• Excerpt to read
━━━━━━━━━━━━━━━━
Returning to FIG. 1, the overall operation of the thus-constructed processing apparatus 32 is controlled by a control means 110 e.g. comprised of a computer. A computer program for performing the operation is stored in a storage medium 112 such as a flexible disk, a CD (compact disk), a hard disk, a flash memory or a DVD.
Though the above-described processing apparatus has the following features: the exhaust port 52 of the processing container 44 has a long length equal to or longer than the length of the support structure (wafer boat) 38; and no large space is provided in the top and bottom areas of the support structure 38, it is possible to apply only one of the two features in the conventional processing apparatus shown in FIGS. 12 and 13.
<Operation>
A film-forming processing, carried out by using the thus-constructed processing apparatus 32, will now be described. The following description illustrates the formation of a film, e.g. a ZrOx film, by the ALD method comprising a repetition of the cycle of supplying a raw material gas, e.g. zirconium tetramethyl, and an oxidizing gas, e.g. ozone, each in a pulsed manner for a predetermined time period. N₂gas, for example, is used as a purge gas.
First, the support structure 38 comprised of the wafer boat, holding a large number of, for example 50 to 150, 300-mm wafers W at room temperature, is raised and loaded into the processing container 44 of the processing container structure 34, which has been brought to a predetermined temperature, and then the processing container 44 is hermetically closed by closing the bottom opening of the manifold 54 with the lid 36.
While keeping the interior of the processing container 44 at a predetermined processing pressure by continuously vacuuming the processing container 44, the temperature of the wafers W is raised to a processing temperature by increasing the power supplied to the heating means 42, and the processing temperature is maintained. The raw material gas is supplied from the gas nozzle 76 of the gas introduction means 40, ozone gas is supplied from the gas nozzle 78, and the purge gas is supplied from the gas nozzle 80. More specifically, the raw material gas is ejected horizontally from the gas holes 76A of the gas nozzle 76, ozone gas is ejected horizontally from the gas holes 78A of the gas nozzle 78, and the purge gas is ejected horizontally from the gas holes 80A of the gas nozzle 80. The raw material gas reacts with the ozone gas to form a ZrOx film on the surfaces of the wafers W supported in the rotating support structure 38.
━━━━━━━━━━━━━━━━
• Data provided
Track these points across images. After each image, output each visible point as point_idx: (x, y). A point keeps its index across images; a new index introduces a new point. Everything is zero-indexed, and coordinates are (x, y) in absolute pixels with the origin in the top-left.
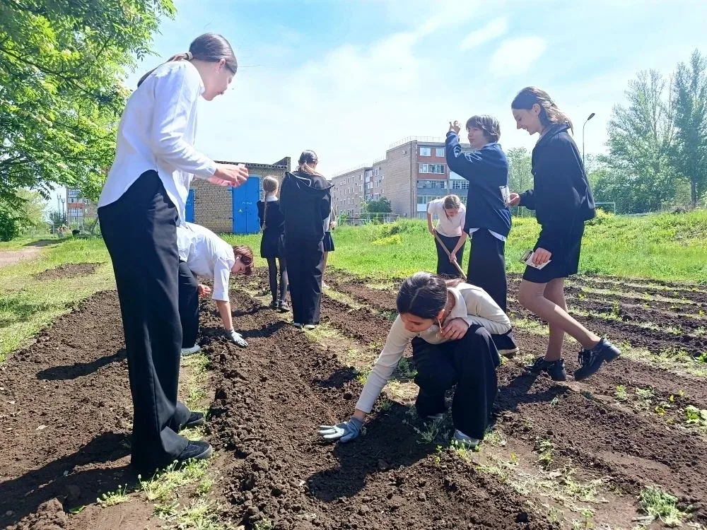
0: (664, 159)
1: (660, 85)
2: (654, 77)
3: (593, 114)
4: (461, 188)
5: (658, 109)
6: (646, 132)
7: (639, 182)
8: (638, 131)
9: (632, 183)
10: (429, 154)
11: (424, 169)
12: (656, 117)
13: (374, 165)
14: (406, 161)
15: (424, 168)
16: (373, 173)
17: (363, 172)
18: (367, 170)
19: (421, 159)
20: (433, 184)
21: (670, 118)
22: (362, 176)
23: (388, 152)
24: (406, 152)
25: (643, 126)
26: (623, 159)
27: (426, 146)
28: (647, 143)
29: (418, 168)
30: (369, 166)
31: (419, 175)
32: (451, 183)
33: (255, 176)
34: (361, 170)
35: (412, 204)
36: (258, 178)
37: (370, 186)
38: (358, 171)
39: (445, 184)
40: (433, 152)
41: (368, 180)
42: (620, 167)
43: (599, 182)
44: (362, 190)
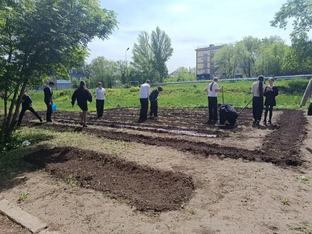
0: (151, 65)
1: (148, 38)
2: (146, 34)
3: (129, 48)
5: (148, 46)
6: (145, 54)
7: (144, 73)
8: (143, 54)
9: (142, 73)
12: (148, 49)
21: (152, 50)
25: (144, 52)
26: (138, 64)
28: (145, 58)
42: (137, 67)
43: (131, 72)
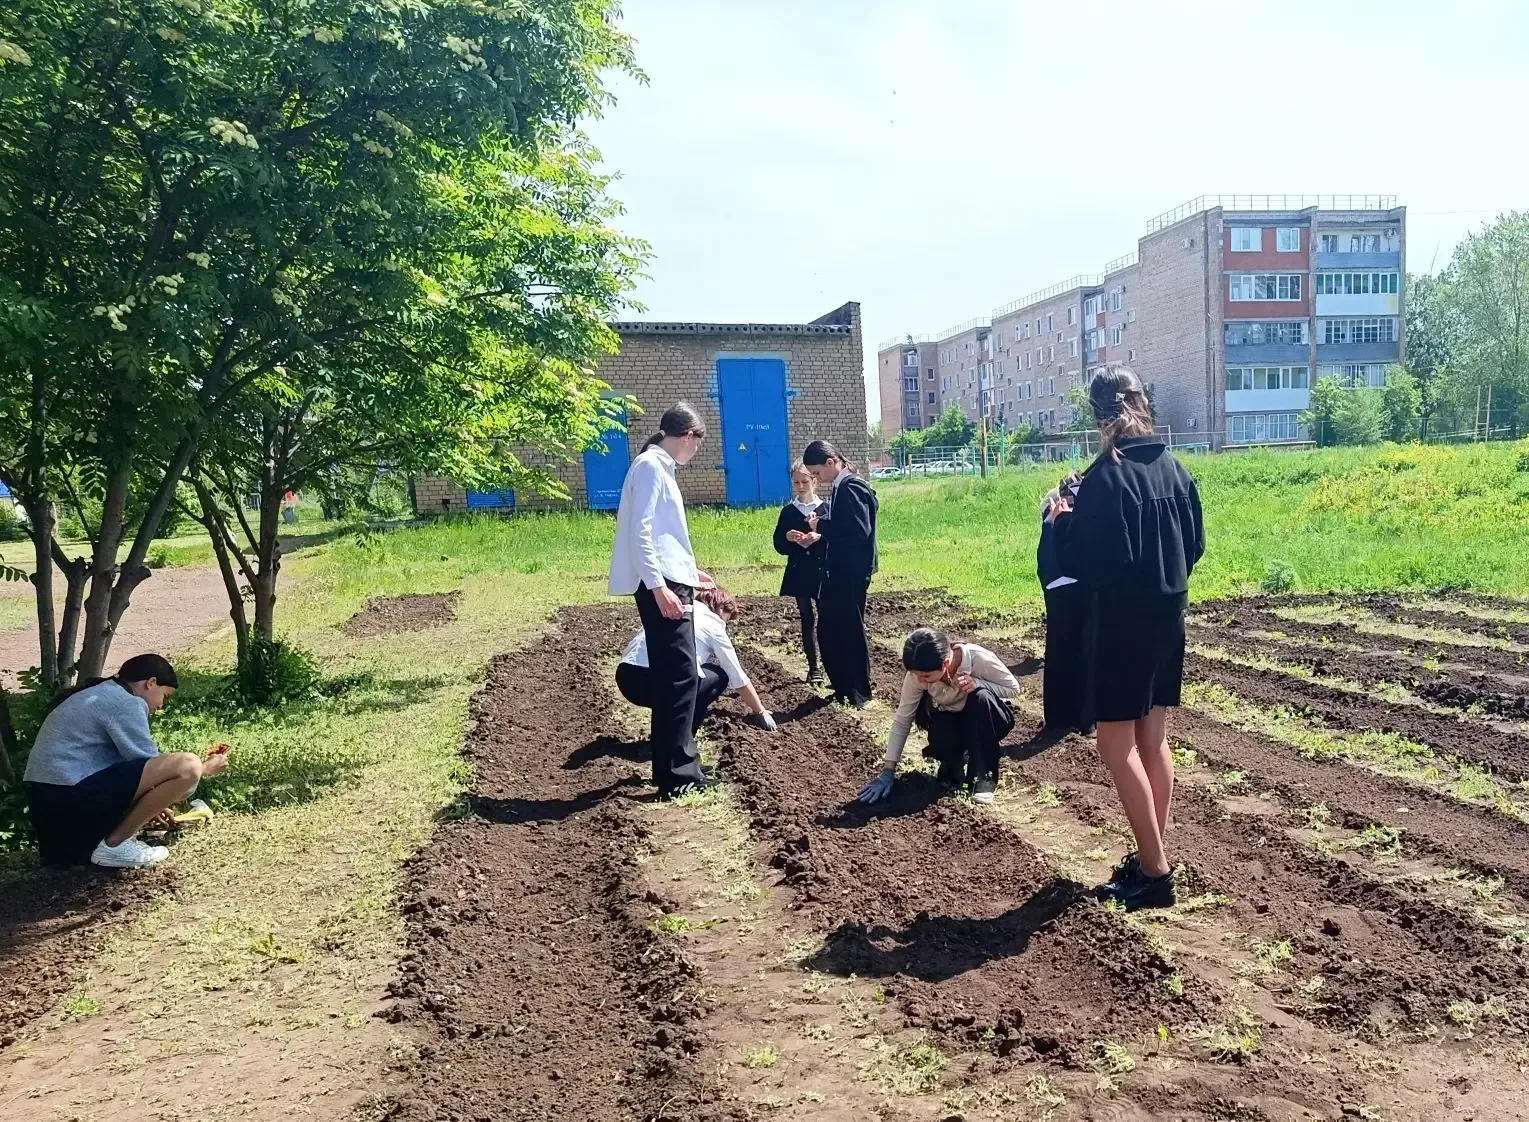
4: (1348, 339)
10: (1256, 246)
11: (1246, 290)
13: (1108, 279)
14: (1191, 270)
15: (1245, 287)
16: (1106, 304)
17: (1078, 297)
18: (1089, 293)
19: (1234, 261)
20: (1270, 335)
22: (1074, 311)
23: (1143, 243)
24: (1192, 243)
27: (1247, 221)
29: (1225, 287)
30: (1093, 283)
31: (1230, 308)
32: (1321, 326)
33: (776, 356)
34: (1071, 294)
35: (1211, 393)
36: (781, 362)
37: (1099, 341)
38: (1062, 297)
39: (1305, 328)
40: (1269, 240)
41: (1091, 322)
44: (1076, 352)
━━━━━━━━━━━━━━━━
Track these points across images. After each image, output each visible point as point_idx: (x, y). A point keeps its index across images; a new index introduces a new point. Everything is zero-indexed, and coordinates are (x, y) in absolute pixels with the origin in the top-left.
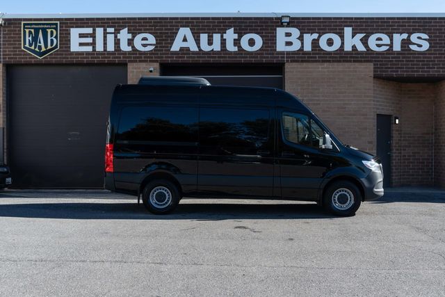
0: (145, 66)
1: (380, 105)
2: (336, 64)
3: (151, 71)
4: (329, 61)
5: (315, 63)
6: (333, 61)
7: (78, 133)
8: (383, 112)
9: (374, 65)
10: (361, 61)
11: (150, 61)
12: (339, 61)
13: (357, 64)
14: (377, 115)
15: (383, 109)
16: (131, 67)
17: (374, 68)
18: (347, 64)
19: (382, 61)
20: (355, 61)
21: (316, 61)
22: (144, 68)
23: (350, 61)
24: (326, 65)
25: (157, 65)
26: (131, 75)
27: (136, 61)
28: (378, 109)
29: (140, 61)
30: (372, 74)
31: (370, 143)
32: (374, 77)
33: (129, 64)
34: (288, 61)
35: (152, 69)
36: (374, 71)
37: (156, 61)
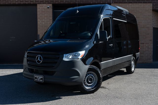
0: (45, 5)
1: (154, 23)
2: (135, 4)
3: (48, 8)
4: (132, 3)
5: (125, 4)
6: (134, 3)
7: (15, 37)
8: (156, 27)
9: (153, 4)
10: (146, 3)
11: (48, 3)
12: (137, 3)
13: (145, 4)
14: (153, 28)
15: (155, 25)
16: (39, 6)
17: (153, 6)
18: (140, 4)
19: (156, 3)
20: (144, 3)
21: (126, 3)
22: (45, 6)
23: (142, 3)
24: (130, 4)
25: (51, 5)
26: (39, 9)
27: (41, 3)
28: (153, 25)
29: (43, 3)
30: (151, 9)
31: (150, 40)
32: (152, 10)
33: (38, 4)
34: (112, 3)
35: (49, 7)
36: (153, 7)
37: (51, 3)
━━━━━━━━━━━━━━━━
• Work task A
In the excerpt on the film-forming apparatus, which gas nozzle supplies the ozone gas?
• Work task B
Take the description of the film-forming processing further, starting right after its final sentence.

• Task result A
Gas nozzle 78.

• Task result B
The raw material gas and the oxidizing gas are supplied alternately and repeatedly in a pulsed manner as described above, and a purge period is provided between every consecutive time periods during which the processing gases are supplied. The purge gas is supplied during the purge period to promote discharge of the remaining processing gases. The respective gases, ejected from the gas holes 76A to 80A of the gas nozzles 76 to 80, flow horizontally toward the oppositely-located slit-like exhaust port 52 while passing between the wafers W supported in multiple stages, flow through the exhaust port 52 into the space 84 between the processing container 44 and the cover container 46, and are discharged through the gas outlet 82 to the outside of the processing container structure 34.
The cross-sectional area of the slit-like exhaust port 52 is set within the rage of one to two times the cross-sectional area of the exhaust passage 86 provided with the vacuum pump 90, so that the gases can be smoothly exhausted without allowing the gases to remain in the processing container 44. Because the gas holes 76A to 80A are arranged such that each gas hole lies at the same level as the space between adjacent wafers W, the respective gases flow in substantially laminar flow without causing a turbulent flow in the space between adjacent wafers W.
As is described hereafter, the conventional wafer boat as shown in FIGS. 12 and 13 has large spaces 30A, 30B (see FIG. 13), having a vertical width larger than the pitch P1 of wafers, in the top and bottom areas of the wafer boat. A fast gas flow will be produced in the spaces 30A, 30B, which may cause a turbulent gas flow. The wafer boat of the present invention eliminates such large spaces 30A, 30B and can therefore prevent the occurrence of a turbulent gas flow.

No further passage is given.